In response to concerns of nearby residents the City of Ottawa conducted a traffic survey in the fall of 1981. Residents feared the new mall would increase excessively traffic on Jefferson Avenue. In 1969, residents had feared commercial development in the area would attract drag racing teenagers.

===1990s: growth===
Rockin' Johnny's Diner and Zellers opened locations at Herongate Mall in the 1990s.

===2000s: decline===
Many stores either closed or changed names in the 2000s. The Zellers location became a Sears Canada outlet in the early 2000s, then split between two tenants (Convergys, and an independent furniture store) during the late 2000s. The Rockin' Johnny's Diner was also converted to an independent restaurant under a different name (the South Side Bar and Grill).

Santa Claus had a location during the Christmas and holiday season, but later left the mall due to vandalisms that read "NO SANTA" on Herongate Mall's exterior walls.

===2010s: Convergys layoff, redevelopment===
Convergys closed its location and vacated the building in 2011. Also in 2011, Trinity Development purchased Herongate Mall from Transglobe Property Management for $18 million. Trinity's master plan shows a total of 16 smaller buildings surrounded by parking spaces on the same Herongate footprint. The indoor mall would disappear.

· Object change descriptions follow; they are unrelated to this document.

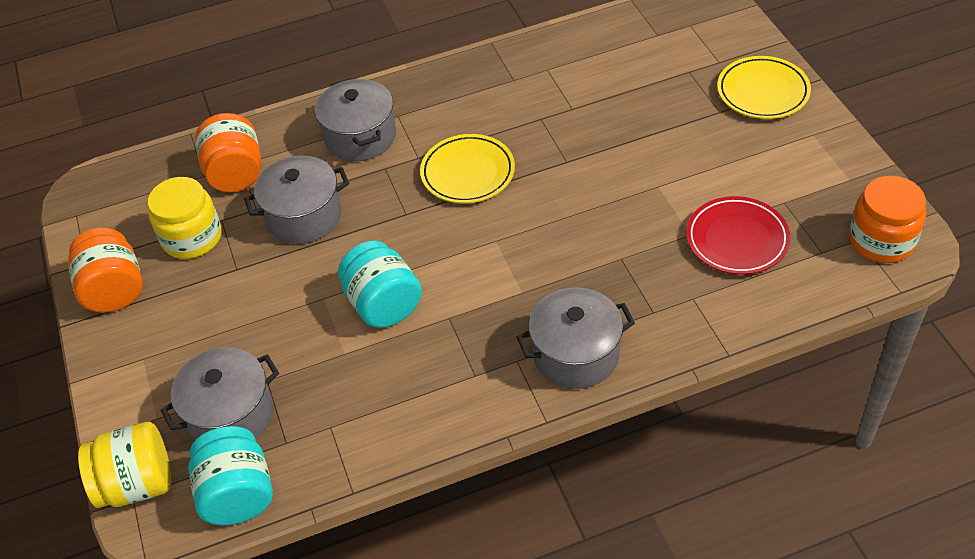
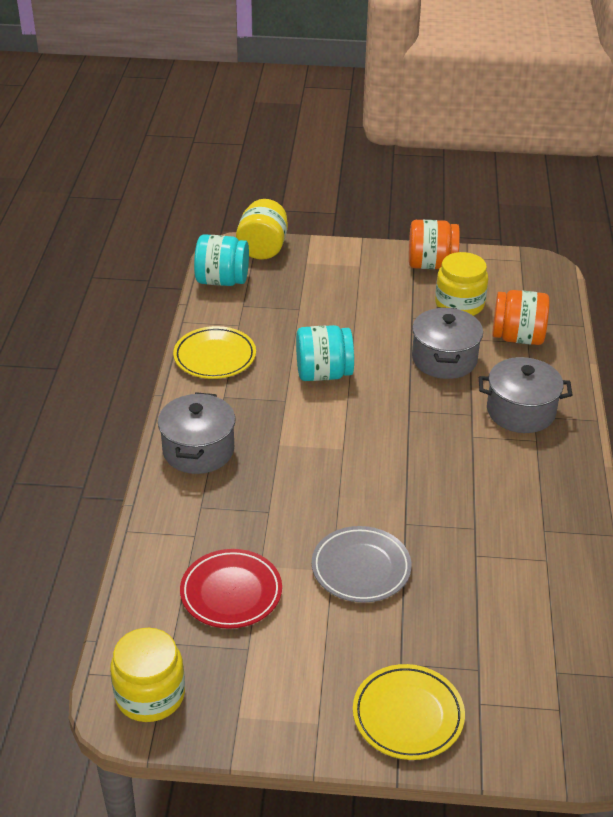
camera: 110 degrees right, 10 degrees down
grey pot [161,347,279,440] -> none
yellow plate [420,134,515,203] -> yellow plate moved to [173,326,256,379]
orange jar [849,176,926,263] -> yellow jar [110,628,185,722]
none -> grey plate [312,526,412,603]

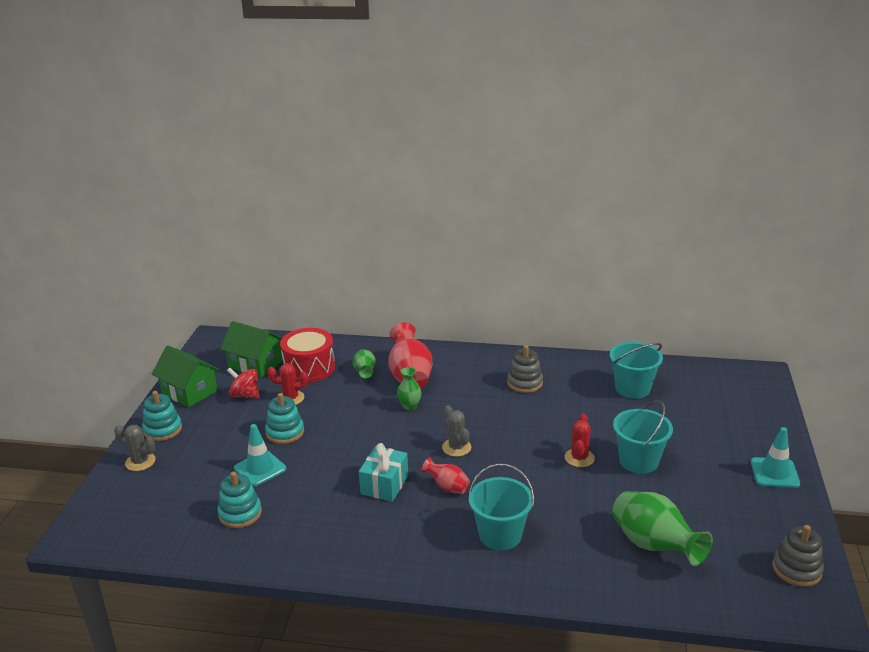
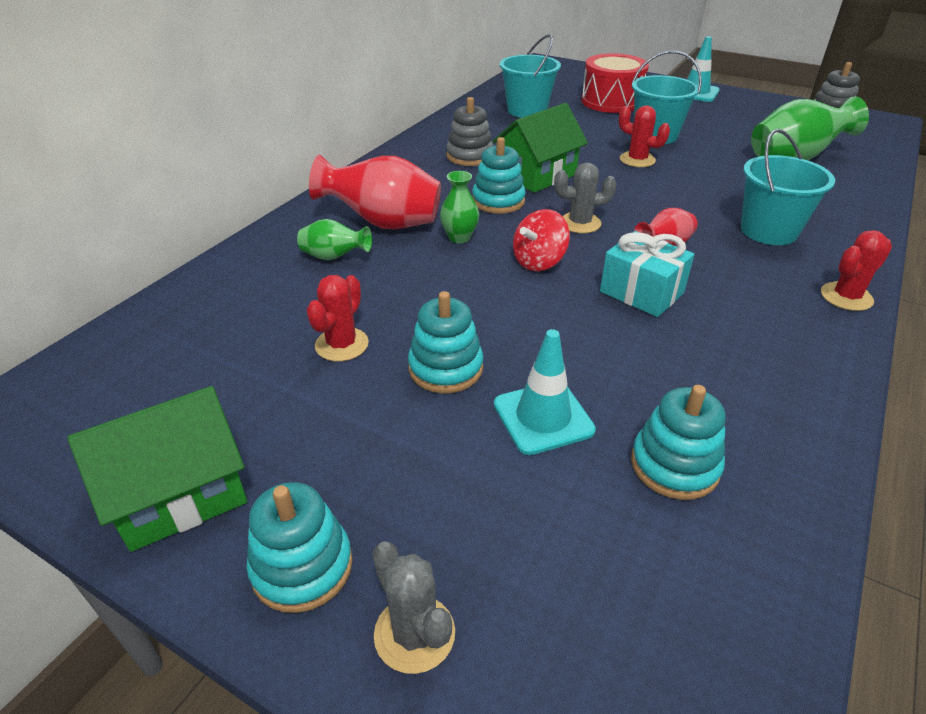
camera: 70 degrees left, 10 degrees up
grey cactus [114,425,156,471] -> grey cactus turned 75 degrees counterclockwise [373,542,455,674]
green house [220,321,283,378] -> green house moved to [492,103,588,193]
red spinning top [227,367,259,398] -> red spinning top moved to [513,209,570,271]
red drum [280,328,335,383] -> red drum moved to [581,53,649,113]
none -> turquoise stacking toy [472,137,526,214]
none -> red cactus [821,230,892,311]

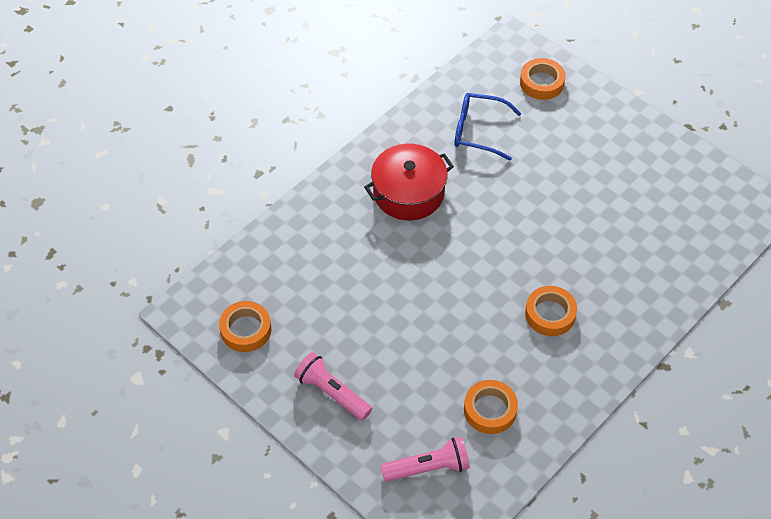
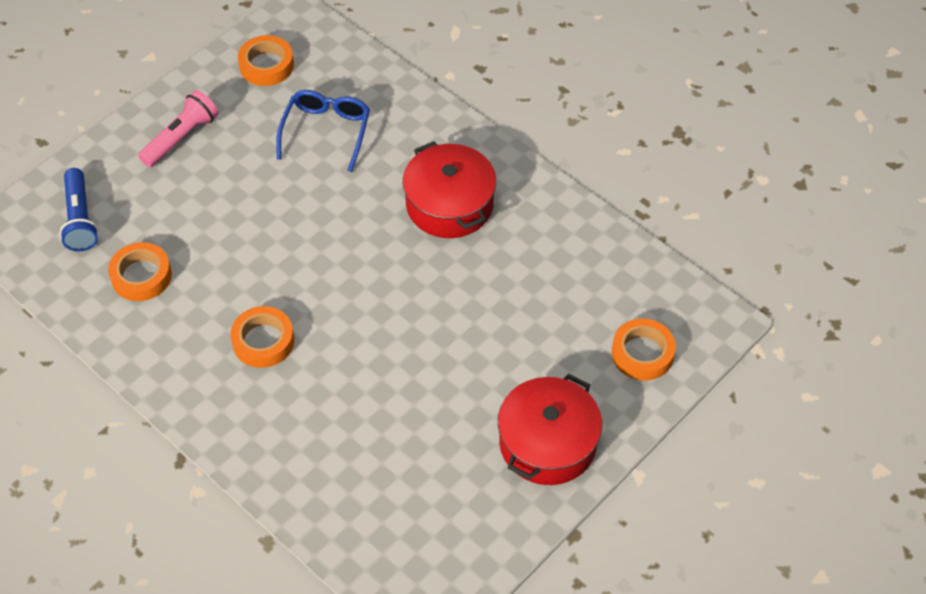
camera: 90 degrees right, 0 degrees up
pink flashlight [380,437,470,482] -> blue flashlight [60,168,99,251]
blue glasses [454,93,521,161] -> blue glasses moved to [276,90,370,172]
none -> red pot [498,374,602,485]

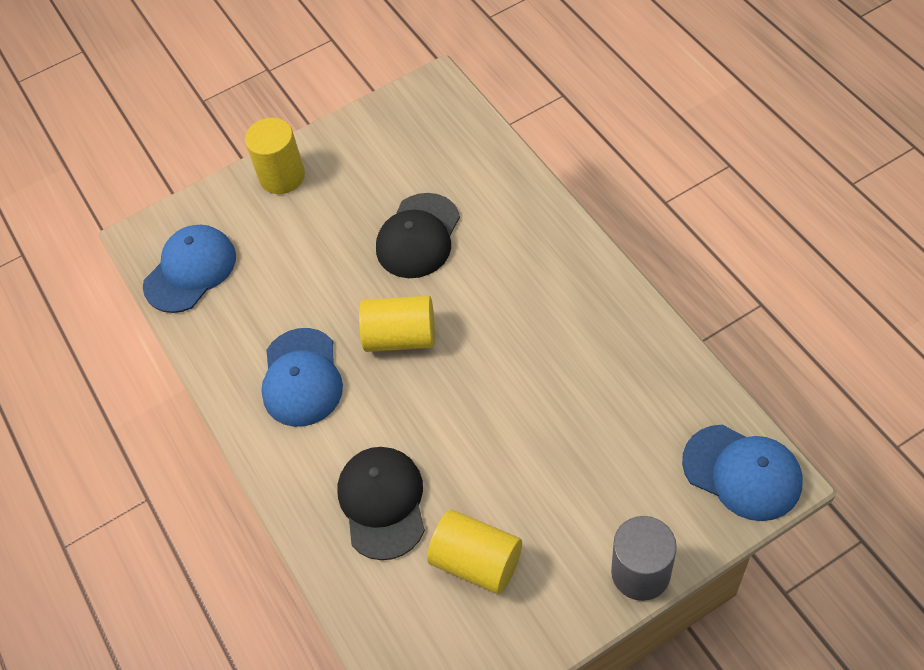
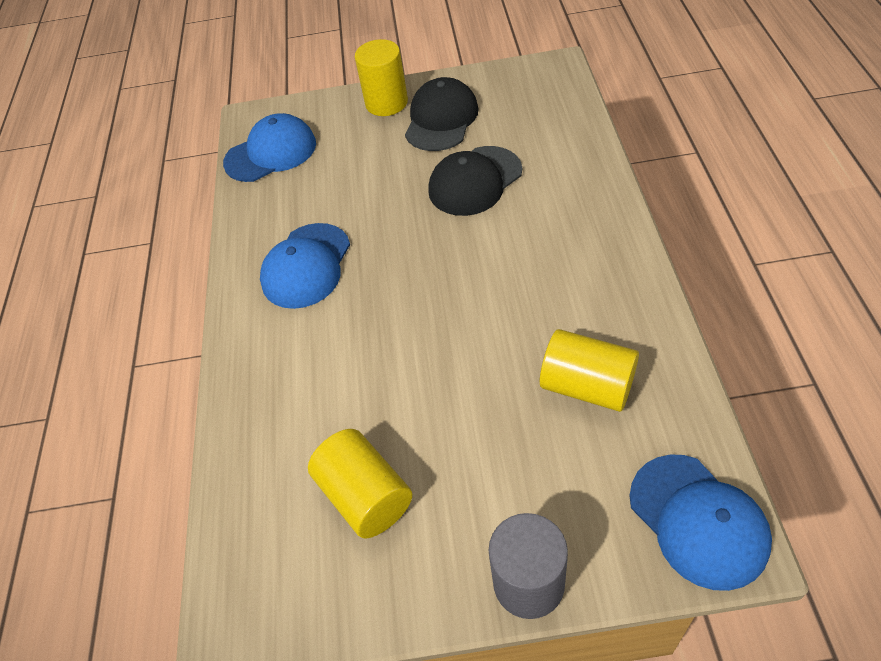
camera: 25 degrees right, 5 degrees down
black cap [338,447,425,560] -> black cap moved to [405,77,479,151]
yellow cylinder [359,296,435,352] -> yellow cylinder moved to [540,329,639,412]

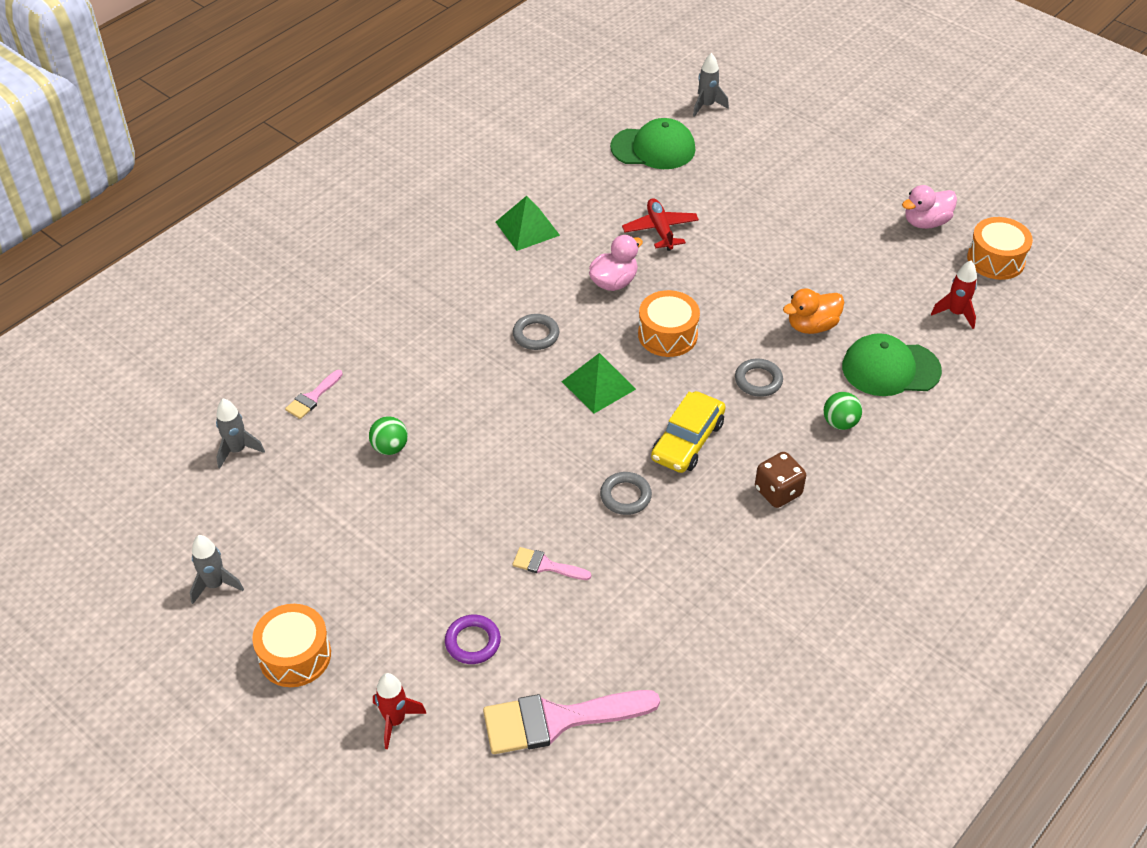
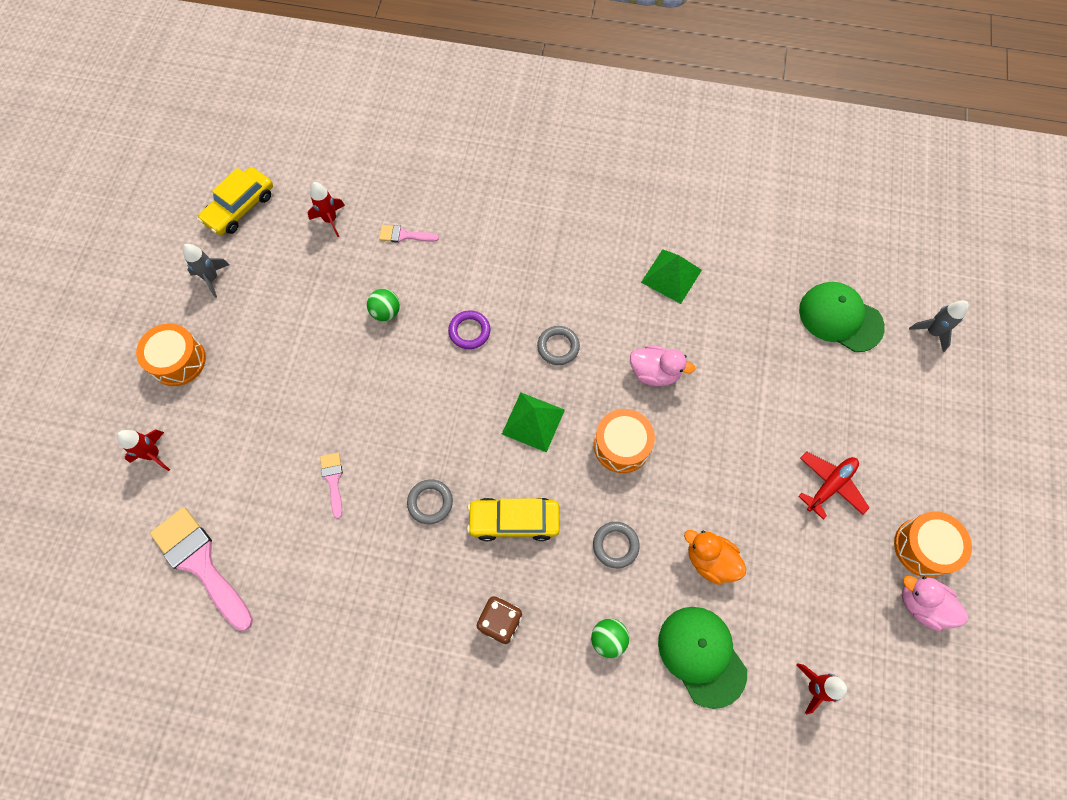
camera: 60 degrees right, 20 degrees up
grey rocket [216,398,265,469] -> red rocket [308,182,345,237]
purple ring [445,615,501,664] -> purple ring moved to [448,310,491,349]
green cap [610,118,695,169] -> green cap turned 150 degrees clockwise [799,282,885,352]
red plane [622,198,699,251] -> red plane moved to [798,451,870,520]
orange drum [967,217,1033,280] -> orange drum moved to [894,511,972,578]
none -> yellow car [198,167,273,235]

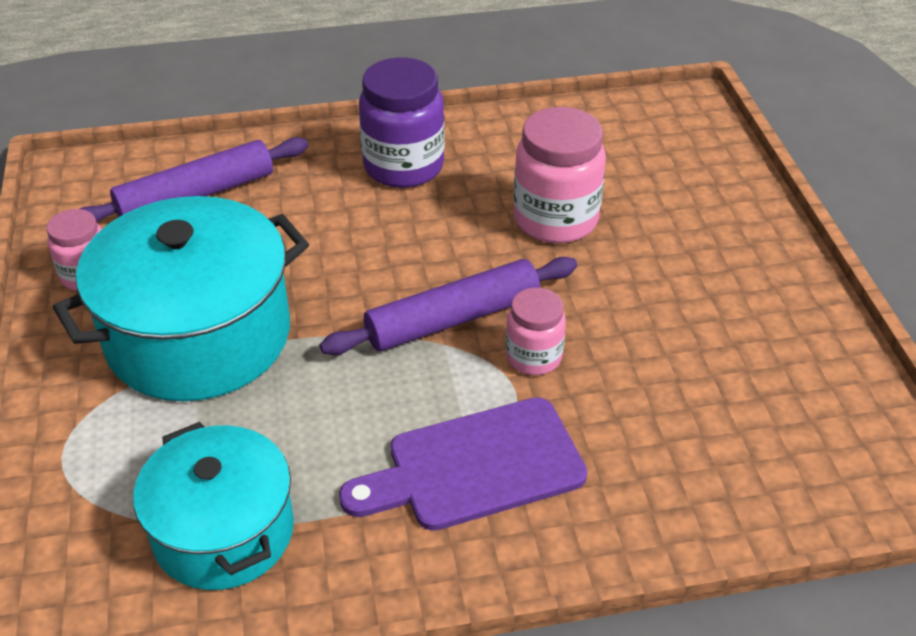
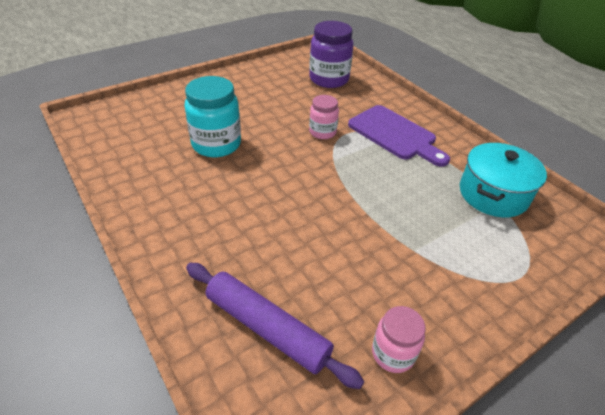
camera: 115 degrees left, 0 degrees up
turquoise pot [53,196,309,401] -> none
purple rolling pin [320,257,577,355] -> none
purple jar [359,58,445,188] -> purple jar moved to [309,21,354,88]
pink jar [513,107,606,244] -> turquoise jar [184,76,241,157]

In April 2012, Trinity confirmed that Food Basics would be the only store remaining of the legacy Mall. The remainder of the mall would be torn down and either be added to the parking lot or be developed into a string of smaller standalone stores.

In June 2012 a construction company started demolition, leaving only the Food Basics as the only part of the original mall. During that same month, a fire occurred in the Dollarama.

In the summer of 2013, Scotiabank closed its in-mall location and moved into a brand new standalone location on Heron Road, northwest of the mall's original footprint.

In late 2013, the demolition of the legacy mall was completed and the Food Basics had a new entrance from the west parking lot, previously where the rest of the mall stood.

As of early 2014, several standalone buildings have been occupied both by tenants who used to occupy a space in Herongate Mall and new tenants. These include Scotiabank, Subway, a barber, and Pharma Plus.

As of February 2015, Dollarama re-opened at the mall after an almost three-year hiatus.

==Controversy==

===Maintenance problems===
The Ottawa Branch of Acorn Canada criticized then-Herongate Mall property owner Transglobe for letting the mall's stores deteriorate and become unsanitary.

In April 2010 CBC News published an article noting the "limbo" of Herongate Mall. Some mall tenants noted in recent years they had lost up to 30 percent of their business due to the poor maintenance of the mall. The tenants accused the landlord, Transglobe Property Management at the time the article was written, of neglecting the building's pest and rodent issues and problems with the building's plumbing.

The City of Ottawa Public Health and fire department have visited the mall on several occasions to investigate "complaints of blocked exits and water damage to ceilings during the same time period."

==Public transit==

OC Transpo routes 44, 46, 140, 291 and 689 serve the area.